Another way to examine it is, (and this too, has been said before, by myself and others in the thread), if the fin broke off due to upset, entry into a thunderstorm etc, then almost certainly loss of control at high altitude followed by a high-speed impact would have been the result and the available evidence does not lead us to such a conclusion. If the loss of the VS occurred lower, then such loss was not the precipitating event.

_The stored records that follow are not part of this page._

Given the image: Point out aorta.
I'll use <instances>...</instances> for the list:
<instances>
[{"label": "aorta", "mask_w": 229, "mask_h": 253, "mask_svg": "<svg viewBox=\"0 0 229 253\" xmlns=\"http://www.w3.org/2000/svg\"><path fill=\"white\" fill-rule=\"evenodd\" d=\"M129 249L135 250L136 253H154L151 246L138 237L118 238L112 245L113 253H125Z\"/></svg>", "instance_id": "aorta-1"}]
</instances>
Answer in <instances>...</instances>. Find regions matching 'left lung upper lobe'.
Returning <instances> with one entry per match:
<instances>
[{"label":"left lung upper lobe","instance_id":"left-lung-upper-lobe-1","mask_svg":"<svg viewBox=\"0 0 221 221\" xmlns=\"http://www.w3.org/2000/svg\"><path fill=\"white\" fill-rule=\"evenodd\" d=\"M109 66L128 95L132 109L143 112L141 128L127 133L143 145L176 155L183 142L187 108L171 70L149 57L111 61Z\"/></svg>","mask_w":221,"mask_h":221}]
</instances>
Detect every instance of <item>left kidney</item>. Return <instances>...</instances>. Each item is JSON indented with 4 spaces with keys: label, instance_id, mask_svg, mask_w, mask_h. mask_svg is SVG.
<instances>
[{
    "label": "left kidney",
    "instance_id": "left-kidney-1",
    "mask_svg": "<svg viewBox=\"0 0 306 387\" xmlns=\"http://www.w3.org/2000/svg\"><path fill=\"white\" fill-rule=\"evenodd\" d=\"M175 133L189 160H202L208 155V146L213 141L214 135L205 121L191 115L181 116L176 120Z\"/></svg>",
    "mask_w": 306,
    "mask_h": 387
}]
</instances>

The wreckage in the photographs is "relatively" intact, even "pristine" when compared to that of Swissair 111 after an impact of 300kts. The recovered wreckage, mostly from the cabin, is similarly absent of any evidence of high-speed collision with water or other parts during the breakup sequence. Ejected overhead bin parts, the defibrilator (red box) and doctor's medical kit (yellow box), are all in pristine condition, relatively speaking, again, evidence against a high-speed impact.

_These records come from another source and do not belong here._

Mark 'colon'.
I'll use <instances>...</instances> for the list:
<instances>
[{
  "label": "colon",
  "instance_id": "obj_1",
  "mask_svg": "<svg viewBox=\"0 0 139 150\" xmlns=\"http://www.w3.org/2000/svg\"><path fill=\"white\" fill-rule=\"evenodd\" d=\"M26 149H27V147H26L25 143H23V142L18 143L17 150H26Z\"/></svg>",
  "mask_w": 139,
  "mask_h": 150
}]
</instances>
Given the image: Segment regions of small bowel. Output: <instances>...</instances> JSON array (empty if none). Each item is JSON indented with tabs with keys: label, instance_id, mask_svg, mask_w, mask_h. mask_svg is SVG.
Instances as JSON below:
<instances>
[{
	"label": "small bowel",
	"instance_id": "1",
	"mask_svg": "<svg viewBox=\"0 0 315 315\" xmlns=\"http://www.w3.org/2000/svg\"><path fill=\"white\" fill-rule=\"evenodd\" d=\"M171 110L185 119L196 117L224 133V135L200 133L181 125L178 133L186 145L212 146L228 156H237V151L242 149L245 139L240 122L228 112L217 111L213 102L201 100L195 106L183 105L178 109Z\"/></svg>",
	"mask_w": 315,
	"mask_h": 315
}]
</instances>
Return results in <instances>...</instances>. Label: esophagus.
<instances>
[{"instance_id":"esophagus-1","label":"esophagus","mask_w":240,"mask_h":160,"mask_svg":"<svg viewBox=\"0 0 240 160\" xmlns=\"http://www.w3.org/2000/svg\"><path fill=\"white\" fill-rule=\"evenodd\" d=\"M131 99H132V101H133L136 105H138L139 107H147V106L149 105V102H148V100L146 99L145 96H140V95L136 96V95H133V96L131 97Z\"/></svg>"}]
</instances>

In fact, the larger parts such as galleys, FA seats, washroom doors etc came from those areas which are major joins in the barrels of the fuselage - just behind the cockpit, just in front of and behind the wing box and just ahead of the tail section aft of the pressure dome.

We can't say any more about it other than that's where the larger pieces came from but it is reasonable to believe that this is how the wreckage will be distributed.

It's been mentioned many times...the track that AF447 took in comparison with others on the same two tracks, especially the number of diversions left and right of track taken by the aircraft behind AF447. I wonder if 123.45 was as busy that night as it usually is on the Pacific and Atlantic?...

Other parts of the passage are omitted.